Power Distribution System Blackstart Restoration Using Renewable Energy

Abstract

Integrating renewable energy sources into the grid not only reduces global carbon emissions, but also facilitates distribution system (DS) blackstart restoration. This process leverages renewable energy, inverters, situational awareness and distribution automation to initiate blackstart at the DS level, obtaining a fast response and bottom-up restoration. In this Review, we survey the latest technological advances for DS blackstart restoration using renewable energy. We first present mathematical models for distributed energy resources (DERs), network topology, and load dynamics. We then discuss how the situational awareness can help improve restoration performance through real-time monitoring and forecasting. Next, the DS blackstart restoration problem, including objectives, constraints, and existing methodologies for decision-making are provided. Lastly, we outline remaining challenges, and highlight the opportunities and future research directions.

Figures (3)

• Figure 1: Evolution of blackstart restoration. In traditional power systems, blackstart is initiated by large thermal power plants, which supply power through a step-up transformer to the transmission system. The power flows through transmission lines to substation transformers, which then energize distribution feeders in a top-down restoration sequence.
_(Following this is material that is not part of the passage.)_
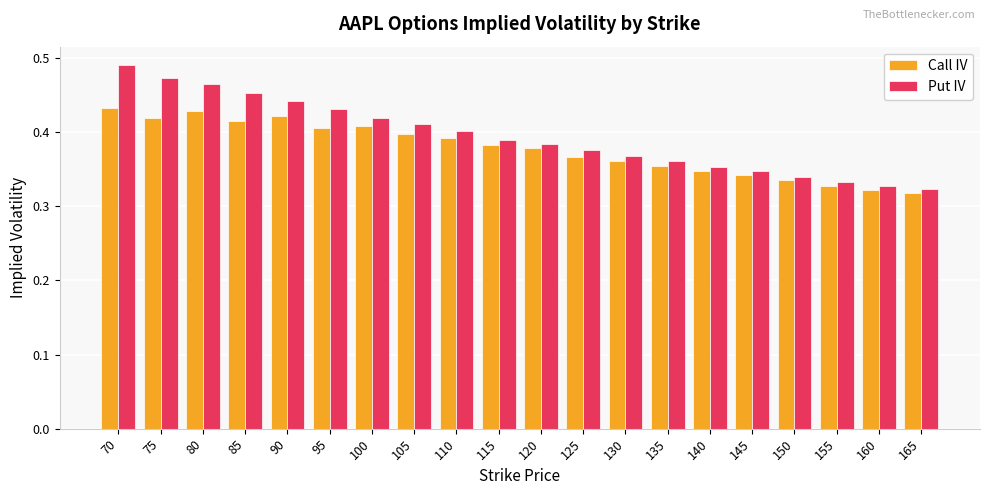

The Put IV series shows 0.4 at 130. True or false?

True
Finally, industrial, commercial, and residential loads are gradually restored. In modern power systems, blackstart restoration using distributed energy resources (DERs) follows a bottom-up approach. DERs first restore loads nearby, then expand their coverage to bring more DERs and loads back online.
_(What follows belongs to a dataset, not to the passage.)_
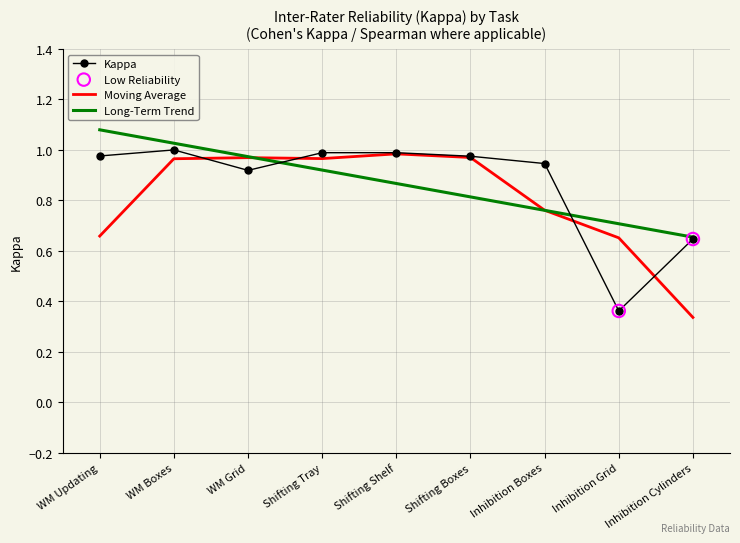

Which series changed the most between Shifting Boxes and Inhibition Boxes?

Moving Average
• Figure 2: Modeling framework for distribution system blackstart restoration. a | Distributed energy resources (DERs) model: DERs participating in blackstart include, photovoltaics, and wind turbines and energy storage systems. Grid-forming inverters operate in voltage source mode, initiating blackstart, while grid-following inverters operate in current source mode, injecting power once the network is energized. b | Network model: The network model represents the grid topology. It captures power flow dynamics, switch status, and the behavior of protection devices such as fuses and reclosers. c | Load model: Load restoration is influenced by cold load pickup, which accounts for inrush currents and increased demand after re-energization. Loads are categorized as critical and non-critical groups. d | Situational awareness: Advanced metering infrastructure and phasor measurement units provides real-time monitoring of nteworks. State estimation and fault location detection help determine the system's operational status.
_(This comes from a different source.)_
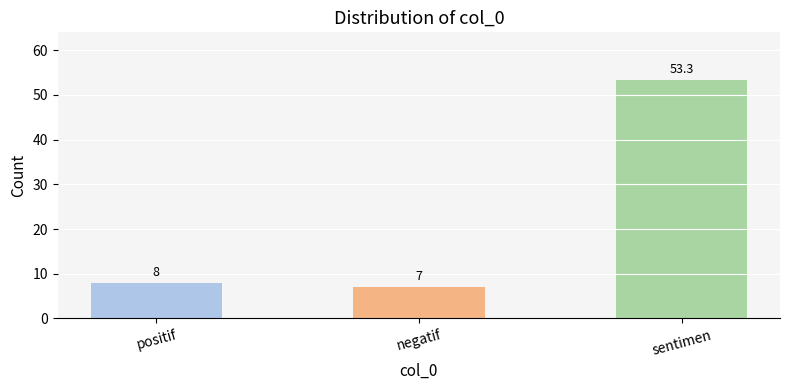

What is the difference between the maximum and minimum values?

46.3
• Figure 3: Methodology for distribution system blackstart restoration. DS blackstart restoration is addressed through analytical and learning-based approaches, both relying on historical and real-time data inputs. Analytical approaches formulate the problem into an optimization framework, using mixed-integer linear/nonlinear programming, stochastic optimization, and robust optimization to determine the optimal cranking path, switching sequences, and distributed energy resource (DER) dispatch under uncertainty. Control-based approaches, such as model predictive control, and Markov decision process dynamically adjust restoration decisions using real-time system feedback. Learning-based approaches leverage machine learning to enhance decision-making. Supervised learning predicts load recovery behaviors, while unsupervised learning clusters restoration scenarios. Reinforcement learning models blackstart as a Markov decision process, where an agent learns optimal restoration sequences by maximizing predefined rewards. The outputs of these methodologies include the restoration plan, such as cranking path, microgrid formation, system performance metrics, such as restored load percentage, voltage and frequency stability, and DER utilization, such as energy storage system state of charge, and inverter operation modes.